When I finished the book, I can't lie, I was a little disappointed. Not that it wasn't a diverting read, I did blow through the whole thing in one sitting. And there were parts that made me laugh, others that made me cringe with that wonderful mix of sympathy for the marginalized characters and guilt for being a white devil myself. But that's a whole blog in itself. My point is I definitely engaged with the book, just not as much I thought I would. I'd had all these expectations, not just from the anonymous background murmur of criticism, but from Derek Kirk Kim. Derek! This book was not as life-altering as you led me to believe. I noticed on the ever-provident facebook that I wasn't alone in my disillusionment. But as I scanned the reviews on the living social visual bookshelf app, I found that I had qualms with the comments people left. Could be I'm just antagonistic. Or maybe what I (and others) failed to realize is that the real brilliance of the book doesn't come across without some thought and analysis after closing the back cover. English major to the rescue!

One example of Yang's story-telling innovation lies in the fact that he doesn't weave his three narratives together, as one might expect from a multiple narrative text.

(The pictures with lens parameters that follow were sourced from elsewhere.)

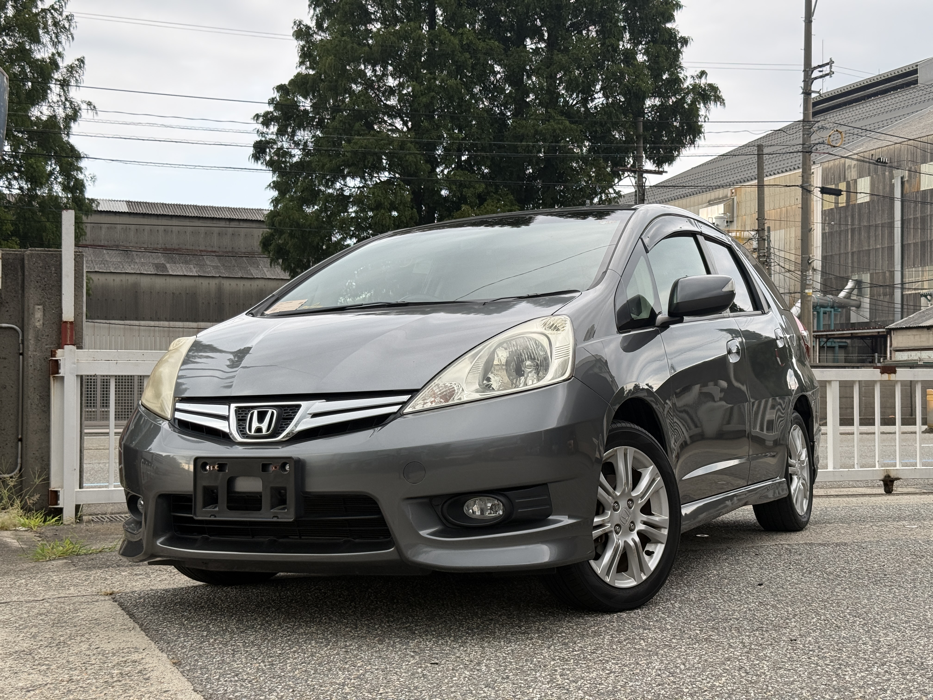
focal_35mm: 48
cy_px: 350
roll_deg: +0.6
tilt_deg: +1.6
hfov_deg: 39.7
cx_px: 466
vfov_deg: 30.3
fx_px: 1294
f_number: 1.78
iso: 64
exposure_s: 1/509
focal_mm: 6.76
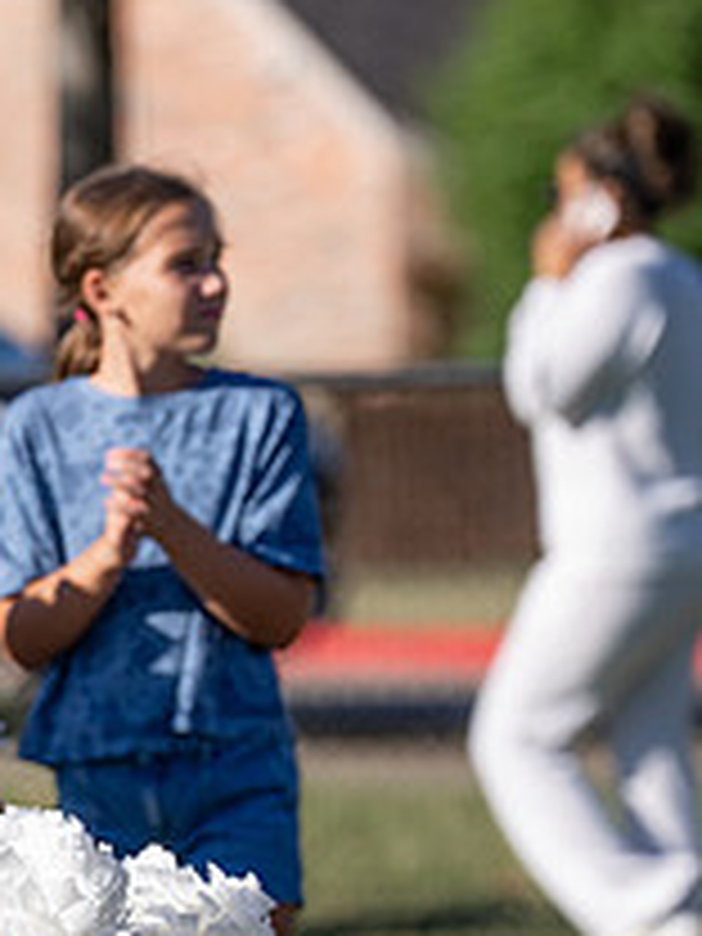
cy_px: 985
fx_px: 12925
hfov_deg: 3.1
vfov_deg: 4.1
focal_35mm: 478
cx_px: 136
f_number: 2.8
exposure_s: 1/1600
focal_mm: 145
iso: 100
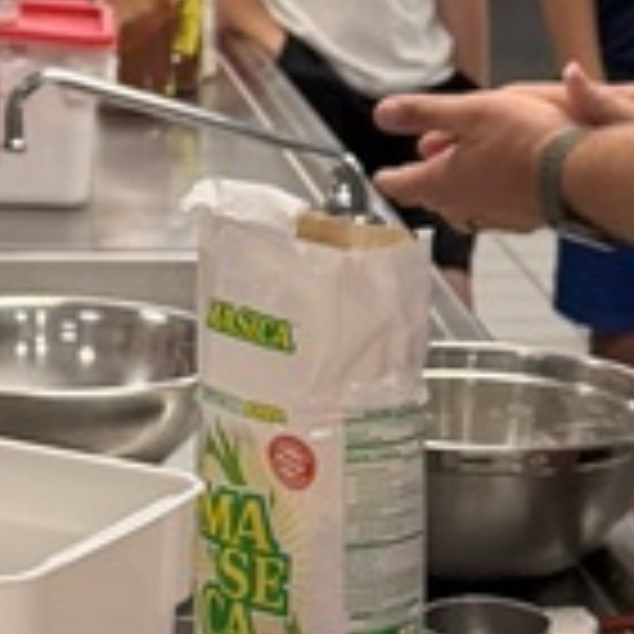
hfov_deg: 11.3
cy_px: 463
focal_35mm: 154
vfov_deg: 11.3
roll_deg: -1.8
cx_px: 315
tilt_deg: -16.5
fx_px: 3191
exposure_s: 1/120
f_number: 1.78
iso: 200
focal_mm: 6.76
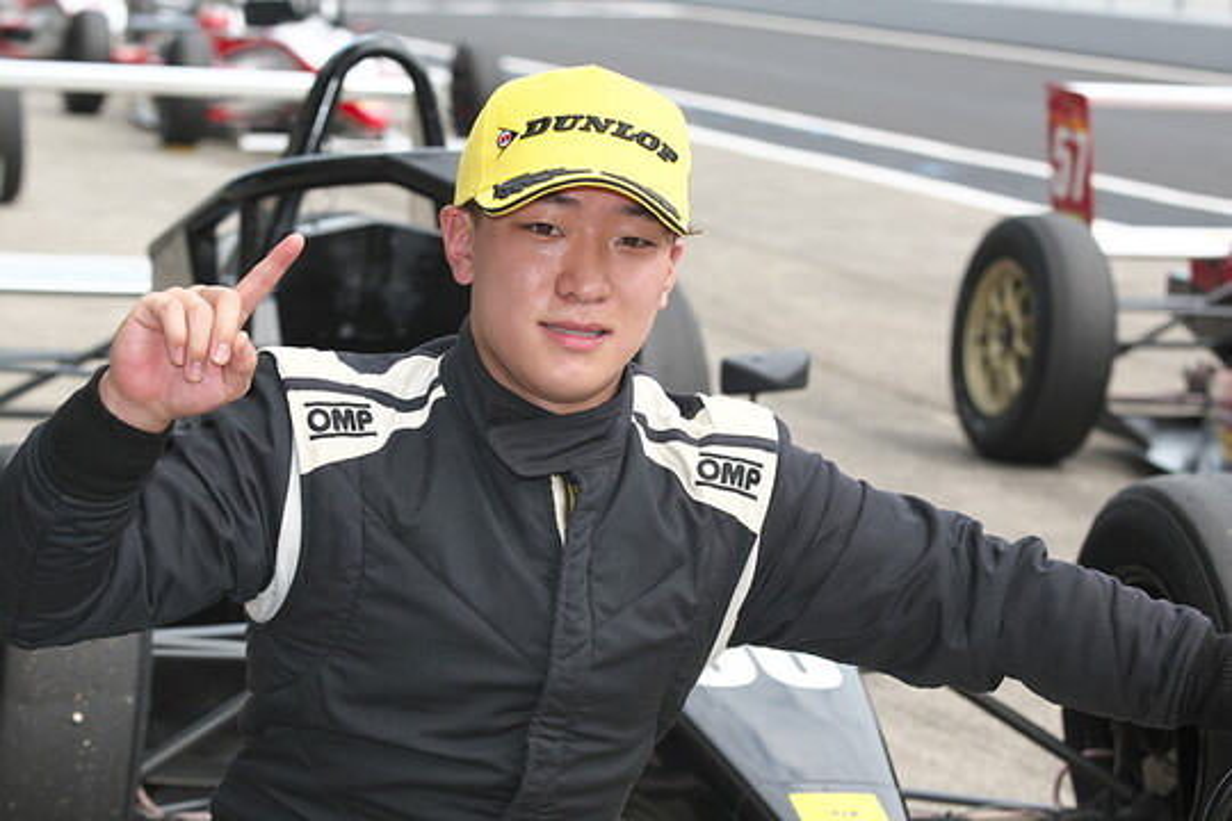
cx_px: 616
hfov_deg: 19.5
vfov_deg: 13.0
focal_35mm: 105
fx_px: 3593
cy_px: 410
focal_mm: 70
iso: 100
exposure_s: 1/200
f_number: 7.1
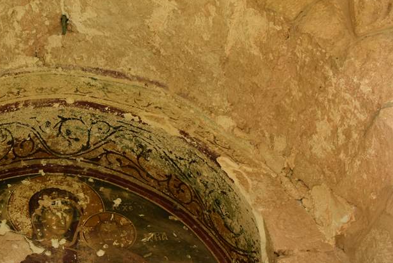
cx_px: 26
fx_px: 699
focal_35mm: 64
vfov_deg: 21.1
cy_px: 189
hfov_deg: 29.8
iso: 200
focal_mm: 22
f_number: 8
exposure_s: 1/250
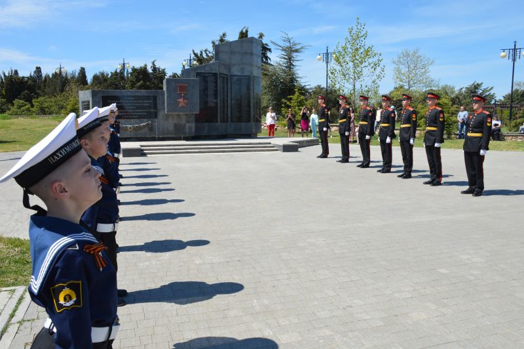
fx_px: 436
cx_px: 262
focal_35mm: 30
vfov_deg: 43.5
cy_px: 174
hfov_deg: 62.0
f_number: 8
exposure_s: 1/250
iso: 100
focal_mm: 20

Rather, at the last minute, he pulls the proverbial curtain aside so the reader finds that the Monkey King, Jin, Wei-Chen, Danny, and Chin-Kee are sort of all the same character or at least related in unexpected ways. And not in a metaphorical, character foil sense; literally, Yang draws one character morphing into another. Or pulling off his head to reveal his true identity. And, good heavens, that's what this whole yarn is supposed to address in the first place. Identity I mean, not self-decapitation.

The moment all three stories come together marks another pretty awesome element of American Born Chinese that didn't dawn on me until after I'd set it down: the mythical folk tale, the personal history, and the caricature collide, and any sense of realism/ continuity within each story goes right out the window. When one of the mythic characters shows himself to be one of the main characters from the present, who was an analog for ANOTHER character all along, the divisions the reader had developed between those parts of the book are just obliterated. There's this serious rupture, but the story goes on, accepting everything that's happened as it ends. As I've studied biography (just a bit), especially of the graphic variety, I've found that writers and artists do some really amazing things with blurring and/ or exposing the lines between the factual things that happened to them over the course of their lives and the internal feelings and memories that accompany those experiences. In these terms, just wow- Yang has integrated not just personal history and memory/ internal experience, but CULTURAL history and experience into one biography. Now I'm no expert on the biographical genre (if genre is the right word), but I've never seen this particular mish-mash narrative technique pulled off quite the way Yang does it. It's brilliant. Ok Derek Kirk Kim, you've got me there.